_YOUR GOAL:_ Would you please transcribe, exactly as written, the lines of the entries below starting at the one that holds "Osaka University-led study" and ending at the one that holds "annually with the", both included?
▼
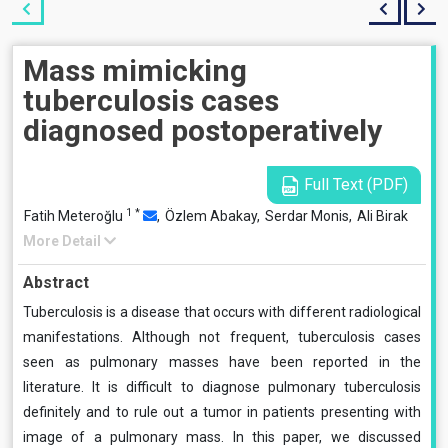
Mass mimicking
tuberculosis cases
diagnosed postoperatively
Full Text (PDF)
1
*
Fatih Meteroğlu
,
Özlem Abakay,
Serdar Monis,
Ali Birak
More Detail
Abstract
Tuberculosis is a disease that occurs with different radiological
manifestations. Although not frequent, tuberculosis cases
seen as pulmonary masses have been reported in the
literature. It is difficult to diagnose pulmonary tuberculosis
definitely and to rule out a tumor in patients presenting with
image of a pulmonary mass. In this paper, we discussed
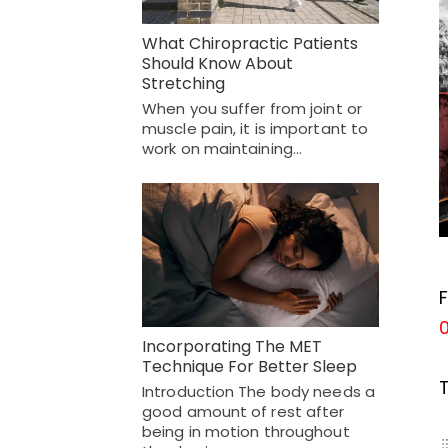
What Chiropractic Patients
Should Know About
Stretching
When you suffer from joint or
muscle pain, it is important to
work on maintaining…
F
Incorporating The MET
Technique For Better Sleep
Introduction The body needs a
good amount of rest after
being in motion throughout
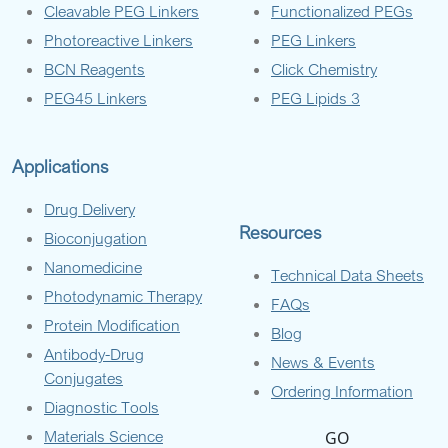
Cleavable PEG Linkers
Functionalized PEGs
Photoreactive Linkers
PEG Linkers
BCN Reagents
Click Chemistry
PEG45 Linkers
PEG Lipids 3
Applications
Drug Delivery
Resources
Bioconjugation
Nanomedicine
Technical Data Sheets
Photodynamic Therapy
FAQs
Protein Modification
Blog
Antibody-Drug
News & Events
Conjugates
Ordering Information
Diagnostic Tools
Materials Science
GO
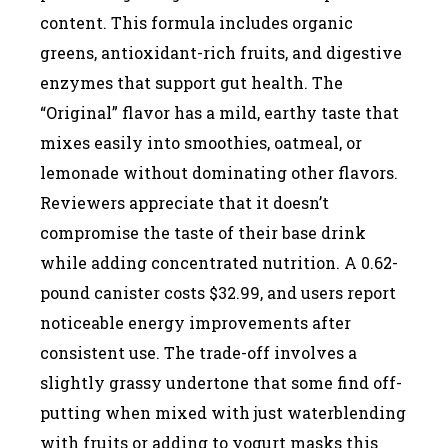
content. This formula includes organic
greens, antioxidant-rich fruits, and digestive
enzymes that support gut health. The
“Original” flavor has a mild, earthy taste that
mixes easily into smoothies, oatmeal, or
lemonade without dominating other flavors.
Reviewers appreciate that it doesn’t
compromise the taste of their base drink
while adding concentrated nutrition. A 0.62-
pound canister costs $32.99, and users report
noticeable energy improvements after
consistent use. The trade-off involves a
slightly grassy undertone that some find off-
putting when mixed with just waterblending
with fruits or adding to yogurt masks this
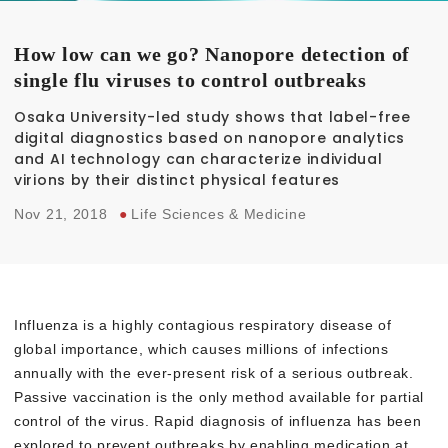
How low can we go? Nanopore detection of
single flu viruses to control outbreaks
Osaka University-led study shows that label-free
digital diagnostics based on nanopore analytics
and AI technology can characterize individual
virions by their distinct physical features
Nov 21, 2018
●
Life Sciences & Medicine
Influenza is a highly contagious respiratory disease of
global importance, which causes millions of infections
annually with the ever-present risk of a serious outbreak.
Passive vaccination is the only method available for partial
control of the virus. Rapid diagnosis of influenza has been
explored to prevent outbreaks by enabling medication at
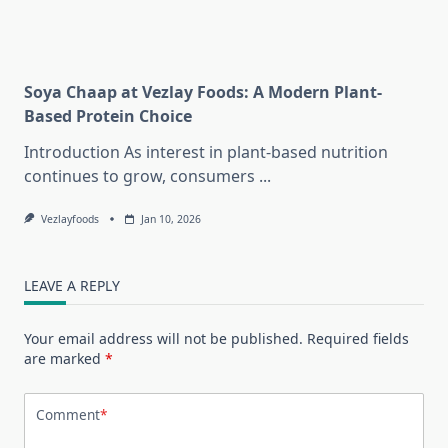
Soya Chaap at Vezlay Foods: A Modern Plant-
Based Protein Choice
Introduction As interest in plant-based nutrition
continues to grow, consumers
...
Vezlayfoods
Jan 10, 2026
LEAVE A REPLY
Your email address will not be published.
Required fields
are marked
*
Comment
*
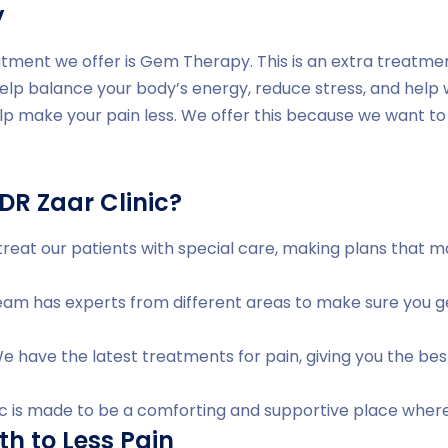
y
tment we offer is Gem Therapy. This is an extra treatme
help balance your body’s energy, reduce stress, and help
lp make your pain less. We offer this because we want to 
R Zaar Clinic?
reat our patients with special care, making plans that 
am has experts from different areas to make sure you ge
 have the latest treatments for pain, giving you the bes
ic is made to be a comforting and supportive place where
th to Less Pain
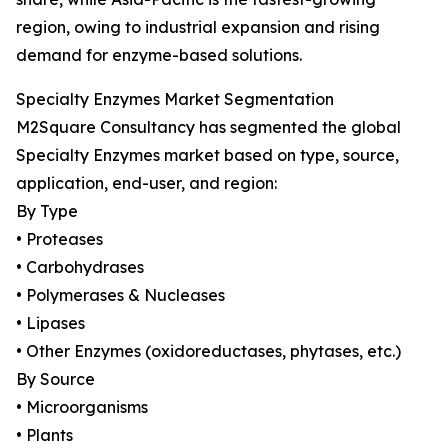
region, owing to industrial expansion and rising
demand for enzyme-based solutions.
Specialty Enzymes Market Segmentation
M2Square Consultancy has segmented the global
Specialty Enzymes market based on type, source,
application, end-user, and region:
By Type
• Proteases
• Carbohydrases
• Polymerases & Nucleases
• Lipases
• Other Enzymes (oxidoreductases, phytases, etc.)
By Source
• Microorganisms
• Plants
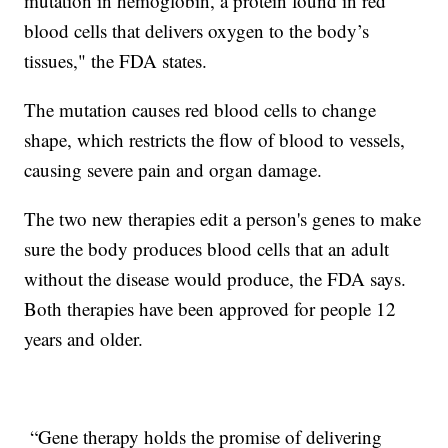
mutation in hemoglobin, a protein found in red
blood cells that delivers oxygen to the body’s
tissues," the FDA states.
The mutation causes red blood cells to change
shape, which restricts the flow of blood to vessels,
causing severe pain and organ damage.
The two new therapies edit a person's genes to make
sure the body produces blood cells that an adult
without the disease would produce, the FDA says.
Both therapies have been approved for people 12
years and older.
“Gene therapy holds the promise of delivering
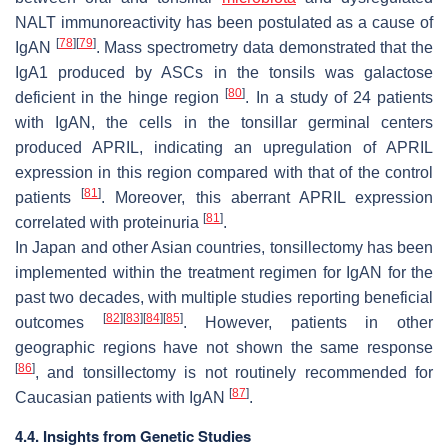
NALT immunoreactivity has been postulated as a cause of
[
78
]
[
79
]
IgAN
. Mass spectrometry data demonstrated that the
IgA1 produced by ASCs in the tonsils was galactose
[
80
]
deficient in the hinge region
. In a study of 24 patients
with IgAN, the cells in the tonsillar germinal centers
produced APRIL, indicating an upregulation of APRIL
expression in this region compared with that of the control
[
81
]
patients
. Moreover, this aberrant APRIL expression
[
81
]
correlated with proteinuria
.
In Japan and other Asian countries, tonsillectomy has been
implemented within the treatment regimen for IgAN for the
past two decades, with multiple studies reporting beneficial
[
82
]
[
83
]
[
84
]
[
85
]
outcomes
. However, patients in other
geographic regions have not shown the same response
[
86
]
, and tonsillectomy is not routinely recommended for
[
87
]
Caucasian patients with IgAN
.
4.4. Insights from Genetic Studies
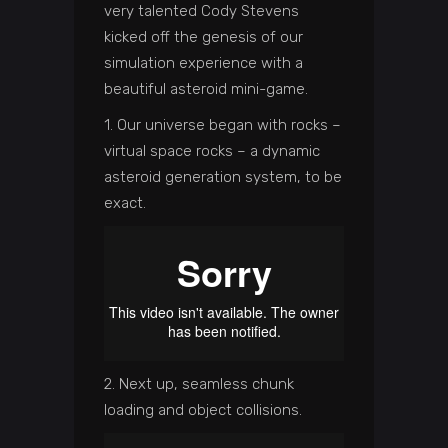
very talented Cody Stevens
kicked off the genesis of our
simulation experience with a
beautiful asteroid mini-game.
1. Our universe began with rocks –
virtual space rocks – a dynamic
asteroid generation system, to be
exact.
2. Next up, seamless chunk
loading and object collisions.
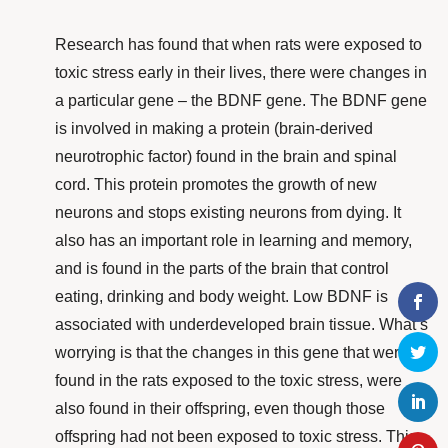
Research
has found that when rats were exposed to
toxic stress early in their lives, there were changes in
a particular gene – the BDNF gene. The BDNF gene
is involved in making a protein (brain-derived
neurotrophic factor) found in the brain and spinal
cord. This protein promotes the growth of new
neurons and stops existing neurons from dying. It
also has an important role in learning and memory,
and is found in the parts of the brain that control
eating, drinking and body weight. Low BDNF is
associated with underdeveloped brain tissue. What’s
worrying is that the changes in this gene that were
found in the rats exposed to the toxic stress,
were
also found in their offspring, even though those
offspring had not been exposed to toxic stress. This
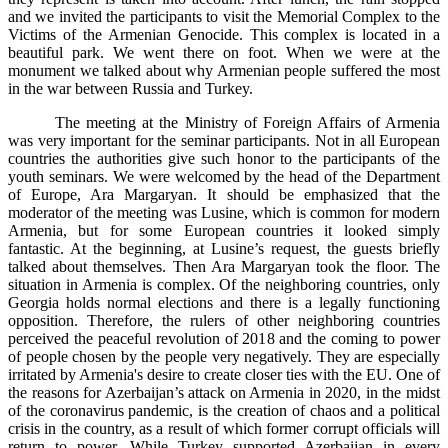
and we invited the participants to visit the Memorial Complex to the
Victims of the Armenian Genocide. This complex is located in a
beautiful park. We went there on foot. When we were at the
monument we talked about why Armenian people suffered the most
in the war between Russia and Turkey.
The meeting at the Ministry of Foreign Affairs of Armenia
was very important for the seminar participants. Not in all European
countries the authorities give such honor to the participants of the
youth seminars. We were welcomed by the head of the Department
of Europe, Ara Margaryan. It should be emphasized that the
moderator of the meeting was Lusine, which is common for modern
Armenia, but for some European countries it looked simply
fantastic. At the beginning, at Lusine’s request, the guests briefly
talked about themselves. Then Ara Margaryan took the floor. The
situation in Armenia is complex. Of the neighboring countries, only
Georgia holds normal elections and there is a legally functioning
opposition. Therefore, the rulers of other neighboring countries
perceived the peaceful revolution of 2018 and the coming to power
of people chosen by the people very negatively. They are especially
irritated by Armenia's desire to create closer ties with the EU. One of
the reasons for Azerbaijan’s attack on Armenia in 2020, in the midst
of the coronavirus pandemic, is the creation of chaos and a political
crisis in the country, as a result of which former corrupt officials will
return to power. While Turkey supported Azerbaijan in every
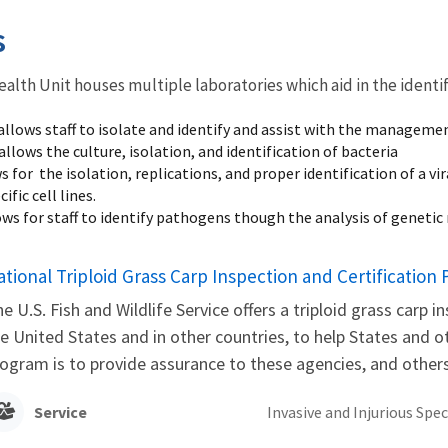
s
alth Unit houses multiple laboratories which aid in the identi
allows staff to isolate and identify and assist with the managemen
allows the culture, isolation, and identification of bacteria
s for the isolation, replications, and proper identification of a 
ific cell lines.
ows for staff to identify pathogens though the analysis of geneti
ational Triploid Grass Carp Inspection and Certification
e U.S. Fish and Wildlife Service offers a triploid grass carp 
e United States and in other countries, to help States and o
ogram is to provide assurance to these agencies, and others
Service
Invasive and Injurious Spec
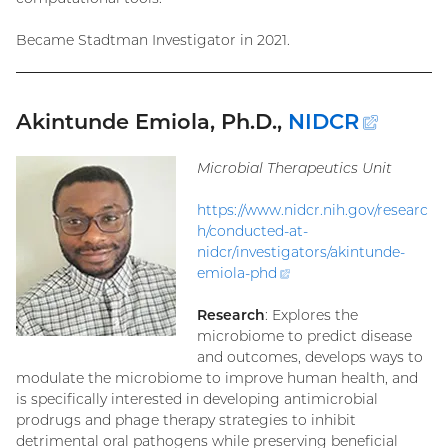
Became Stadtman Investigator in 2021.
Akintunde Emiola, Ph.D.,
NIDCR
(exter
link)
Microbial Therapeutics Unit
https://www.nidcr.nih.gov/researc
h/conducted-at-
nidcr/investigators/akintunde-
emiola-
phd
(external
link)
Research
: Explores the
microbiome to predict disease
and outcomes, develops ways to
modulate the microbiome to improve human health, and
is specifically interested in developing antimicrobial
prodrugs and phage therapy strategies to inhibit
detrimental oral pathogens while preserving beneficial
▲
_WRITTEN RESPONSE:_
Osaka University-led study shows that label-free
digital diagnostics based on nanopore analytics
and AI technology can characterize individual
virions by their distinct physical features
Nov 21, 2018
●
Life Sciences & Medicine
Influenza is a highly contagious respiratory disease of
global importance, which causes millions of infections
annually with the ever-present risk of a serious outbreak.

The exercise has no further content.